- _What to do_:
Read the records beneath this task and copy every line that contains the string "back".

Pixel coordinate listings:

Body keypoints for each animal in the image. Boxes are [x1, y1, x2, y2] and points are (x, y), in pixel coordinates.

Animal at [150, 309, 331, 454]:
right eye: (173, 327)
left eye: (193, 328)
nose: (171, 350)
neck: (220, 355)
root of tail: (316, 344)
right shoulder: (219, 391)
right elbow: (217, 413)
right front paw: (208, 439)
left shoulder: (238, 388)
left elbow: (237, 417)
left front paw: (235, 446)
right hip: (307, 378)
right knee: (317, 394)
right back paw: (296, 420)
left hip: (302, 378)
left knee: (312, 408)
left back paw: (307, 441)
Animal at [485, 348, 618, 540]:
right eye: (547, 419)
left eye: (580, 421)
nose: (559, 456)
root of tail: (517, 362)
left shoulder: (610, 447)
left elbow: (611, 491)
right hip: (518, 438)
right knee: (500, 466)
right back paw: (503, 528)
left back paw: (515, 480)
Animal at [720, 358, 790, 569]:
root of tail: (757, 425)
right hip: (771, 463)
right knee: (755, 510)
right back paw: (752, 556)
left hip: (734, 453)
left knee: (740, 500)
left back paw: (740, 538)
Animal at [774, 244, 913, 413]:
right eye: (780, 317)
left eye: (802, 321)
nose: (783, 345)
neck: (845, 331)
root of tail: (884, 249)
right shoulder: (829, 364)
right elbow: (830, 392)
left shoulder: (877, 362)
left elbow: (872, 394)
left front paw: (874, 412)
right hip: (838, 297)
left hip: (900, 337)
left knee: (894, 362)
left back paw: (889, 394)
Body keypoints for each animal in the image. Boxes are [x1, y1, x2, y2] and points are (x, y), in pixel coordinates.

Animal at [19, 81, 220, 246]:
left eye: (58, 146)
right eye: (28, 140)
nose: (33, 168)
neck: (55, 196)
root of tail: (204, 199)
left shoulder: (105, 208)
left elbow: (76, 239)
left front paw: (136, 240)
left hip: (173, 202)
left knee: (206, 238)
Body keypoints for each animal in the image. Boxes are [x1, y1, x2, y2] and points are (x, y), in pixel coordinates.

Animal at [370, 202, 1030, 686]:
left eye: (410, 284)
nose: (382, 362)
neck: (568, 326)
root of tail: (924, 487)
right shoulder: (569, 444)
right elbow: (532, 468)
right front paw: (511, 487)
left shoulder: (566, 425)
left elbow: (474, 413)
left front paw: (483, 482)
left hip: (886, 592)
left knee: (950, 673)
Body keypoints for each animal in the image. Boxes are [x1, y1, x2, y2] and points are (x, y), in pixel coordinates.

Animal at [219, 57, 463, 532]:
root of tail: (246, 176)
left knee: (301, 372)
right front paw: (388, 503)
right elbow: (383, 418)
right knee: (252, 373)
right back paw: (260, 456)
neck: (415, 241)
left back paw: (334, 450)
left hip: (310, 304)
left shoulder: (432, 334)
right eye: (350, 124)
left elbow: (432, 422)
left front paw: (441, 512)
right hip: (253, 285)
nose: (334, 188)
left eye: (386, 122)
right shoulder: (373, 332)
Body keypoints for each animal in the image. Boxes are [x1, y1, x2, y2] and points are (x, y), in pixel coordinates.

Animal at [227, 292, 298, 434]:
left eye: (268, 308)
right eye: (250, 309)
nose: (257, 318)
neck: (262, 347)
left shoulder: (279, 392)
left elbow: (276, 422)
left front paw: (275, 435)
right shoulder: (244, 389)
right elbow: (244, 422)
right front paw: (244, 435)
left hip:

- _Response to this task_:
right back paw: (296, 420)
left back paw: (307, 441)
right back paw: (503, 528)
left back paw: (515, 480)
right back paw: (752, 556)
left back paw: (740, 538)
left back paw: (889, 394)
right back paw: (260, 456)
left back paw: (334, 450)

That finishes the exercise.